Define the Flower ClientApp¶

Federated learning systems consist of a server and multiple nodes or clients. In Flower, we create a ServerApp and a ClientApp to run the server-side and client-side code, respectively.

The core functionality of the ClientApp is to perform some action with the local data that the node it runs from (e.g. an edge device, a server in a data center, or a laptop) has access to. In this tutorial such action is to train and evaluate the small CNN model defined earlier using the local training and validation data.

Training¶

We can define how the ClientApp performs training by wrapping a function with the @app.train() decorator. In this case we name this function train because we’ll use it to train the model on the local data. The function always expects two arguments:

A Message: The message received from the server. It contains the model parameters and any other configuration information sent by the server.
A Context: The context object that contains information about the node executing the ClientApp and about the current run.

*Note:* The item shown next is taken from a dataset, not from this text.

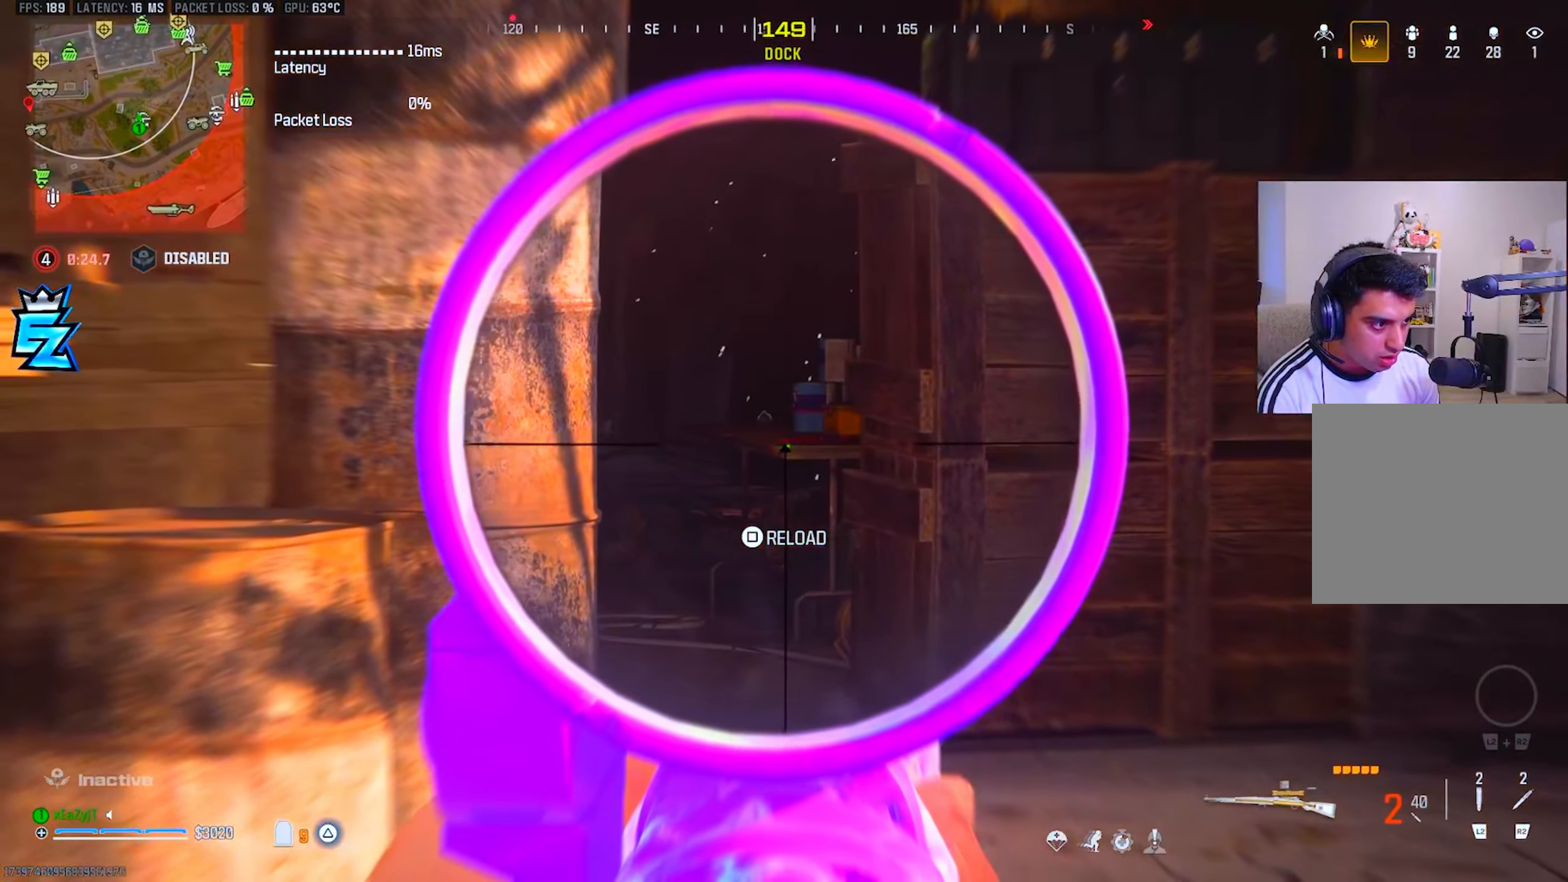
{"buttons": ["TRIANGLE"], "left_stick": "up", "right_stick": "center", "events": [[400, "L3", "up"], [433, "L1", "up"], [450, "TRIANGLE", "down"], [450, "left_stick", "up"]]}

Through the context you can retrieve the config settings defined in the pyproject.toml of your app. The context can be used to persist the state of the client across multiple calls to train or evaluate. In Flower, ClientApps are ephemeral objects that get instantiated for the execution of one Message and destroyed when a reply is communicated back to the server.

Let’s see an implementation of ClientApp that uses the previously defined PyTorch CNN model, applies the parameters received from the ServerApp via the message, loads its local data, trains the model with it (using the train_fn function), and generates a reply Message containing the updated model parameters as well as some metrics of interest.

from flower_tutorial.task import train as train_fn

# Flower ClientApp
app = ClientApp()


@app.train()
def train(msg: Message, context: Context):
    """Train the model on local data."""

    # Load the model and initialize it with the received weights
    model = Net()
    model.load_state_dict(msg.content["arrays"].to_torch_state_dict())
    device = torch.device("cuda:0" if torch.cuda.is_available() else "cpu")
    model.to(device)

    # Load the data
    partition_id = context.node_config["partition-id"]
    num_partitions = context.node_config["num-partitions"]
    batch_size = context.run_config["batch-size"]
    trainloader, _ = load_data(partition_id, num_partitions, batch_size)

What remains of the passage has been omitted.